This week I’ve been writing some content for a DeFi fund, and digging into two topics specifically:
The Big Opportunity
From a macro perspective, the global growth of blockchain and crypto technologies during the past decade has been tremendous, outperforming any other asset class. Most recently, during the past two years we have seen 10X growth of assets in DeFi protocols: from under $10 billion at the beginning of 2020, to over $100 billion today. Still, decentralized finance is in its early stages.
DeFi has loads of room to gain market share, considering over $400 trillion is held within the global financial system.
Look for disruption to happen most quickly in the realm of lending and borrowing, as DeFi builds on inherent advantages:
Decentralized Finance is composed of protocols functioning in a financial system utilizing smart contracts, and operating without intermediaries such as banks, brokers, and clearinghouses.
DeFi applications provide traditional financial services using processes that are permissionless, global, and transparent. Result: traditional finance is set for disruption across multiple verticals, including consumer banking and credit, capital markets, insurance, mortgage products, collective investment, consumer payments, and financing for business purposes.
Looking at the macro picture, in this interview Dan Tapiero and Dan Morehead talk with Michael Ippolito about the macro-level future for digital assets and the legacy fiat economy. Key points:
Yield-searching capital will increasingly look to crypto because a) yield in the fiat economy is stuck at historically low levels, and b) investors can achieve outsized yield in DeFi right now.
Why are yields so attractive in the digital economy?
Market Neutral Strategies
Market neutral DeFi investments offer income investors a way to participate in the growth of DeFi and other crypto protocols, without taking directional risk with respect to the underlying digital assets.
Utilizing USD-pegged stable coins and other asset-pegged currencies (for example, wrapped Bitcoin or wrapped Ethereum), investors can achieve preservation of principal while generating income via fees and incentives. Dollar coins provide a particular opportunity, considering the outsized role USD plays in the global economy. As the broader crypto market grows, the result is massive demand for dollar-denominated stable coins, delivering compelling yield opportunities.
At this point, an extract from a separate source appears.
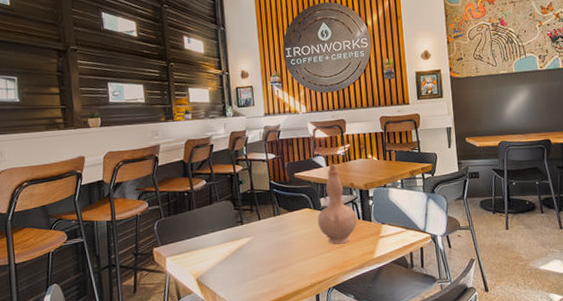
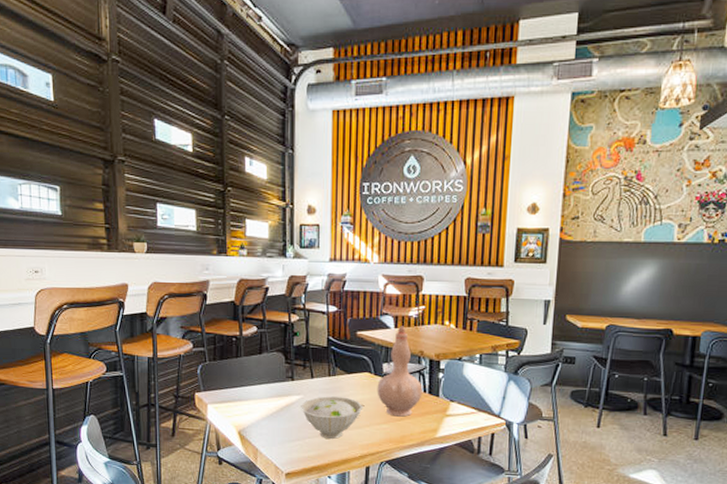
bowl: none [252,233,308,274] -> present [301,396,363,439]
Similarly, tokens pegged to crypto assets (e.g., wrapped tokens) exist to solve specific problems for protocols. These tokens open capacity for an ever-expanding array of transactions across blockchains, along with related investment opportunities.
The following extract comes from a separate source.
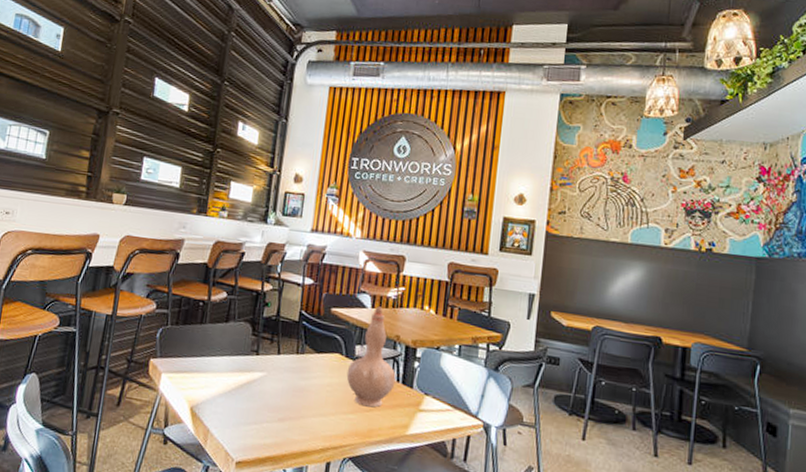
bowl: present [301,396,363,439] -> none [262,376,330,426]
All of this means you can utilize USD stable coins or other pegged assets to develop a market neutral approach - benefitting from capital inflows and overall ecosystem growth, while avoiding the stomach-churning volatility of asset speculation.
For example, Anchor Protocol is one of the most popular stable coin investments currently, offering around 19% APR. Deposited funds are used in the protocol to provide loans that are collateralized through bonded assets. The investor/lender receives interest on the loans, plus subsidies generated via the collateral assets.
Investors can also get excellent stable coin returns via single-side staking within a protocol, or by providing liquidity to trading pairs. From here, the options grow in complexity, as protocols incentivize via different rewards tokens, autocompounding, and other automated DeFi functions arising out of generated rewards/yield.
While stable coins offer market neutral opportunities, and are increasingly seen as safe haven investments, they are prone to systemic risk, particularly with respect to their asset peg. This post is meant for educational purposes. Please do your own research!